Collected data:

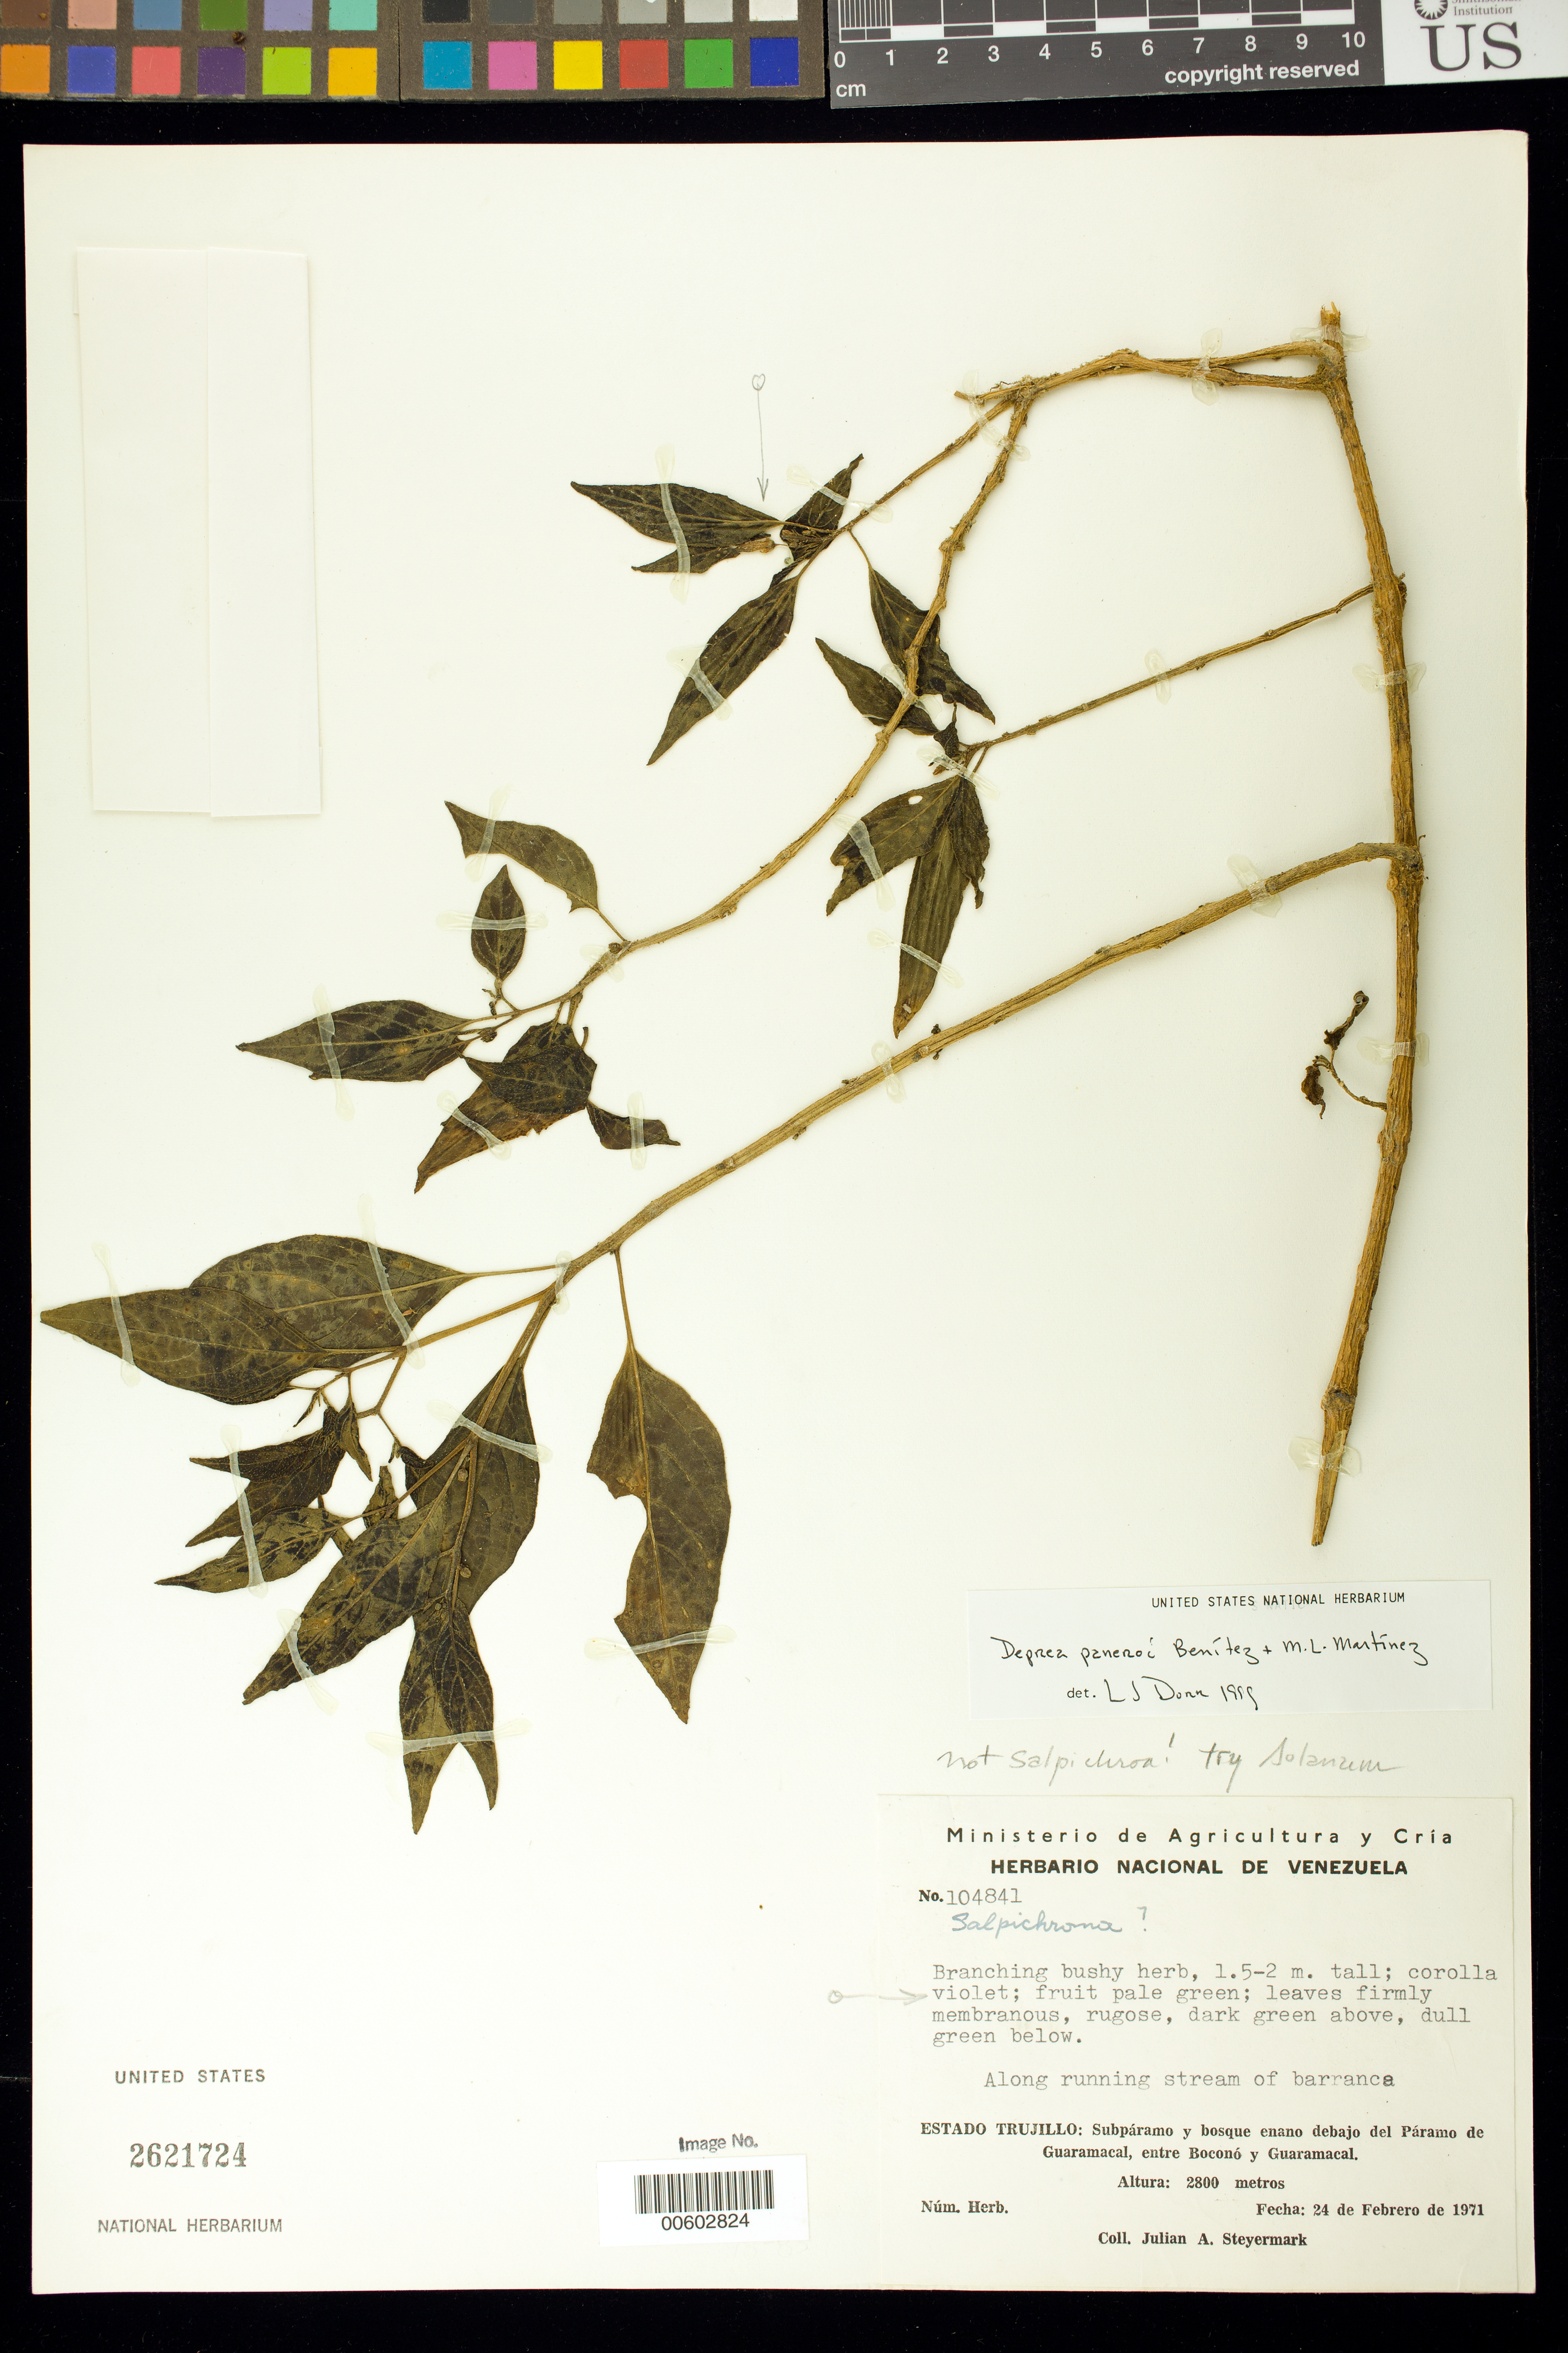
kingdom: Plantae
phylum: Tracheophyta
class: Magnoliopsida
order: Solanales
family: Solanaceae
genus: Deprea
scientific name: Deprea paneroi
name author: Benítez & M. Martinez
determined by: Dorr, L. J., (BOT), Smithsonian Institution - National Museum of Natural History (UNITED STATES)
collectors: J. Steyermark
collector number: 104841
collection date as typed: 24 Feb 1971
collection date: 1971-02-24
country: Venezuela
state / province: Trujillo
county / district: Boconó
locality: Páramo de Guaramacal, entre Boconó y Guaramacal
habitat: Along running stream of barranca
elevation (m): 2800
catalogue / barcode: US 2621724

TASK REQUIREMENTS: In the stretch from the line containing "collection date: 1971-02-24" through the end of the entries, swap "habitat" for "habitat type" and write out those lines again with everything else left as is.

REPLY:
collection date: 1971-02-24
country: Venezuela
state / province: Trujillo
county / district: Boconó
locality: Páramo de Guaramacal, entre Boconó y Guaramacal
habitat type: Along running stream of barranca
elevation (m): 2800
catalogue / barcode: US 2621724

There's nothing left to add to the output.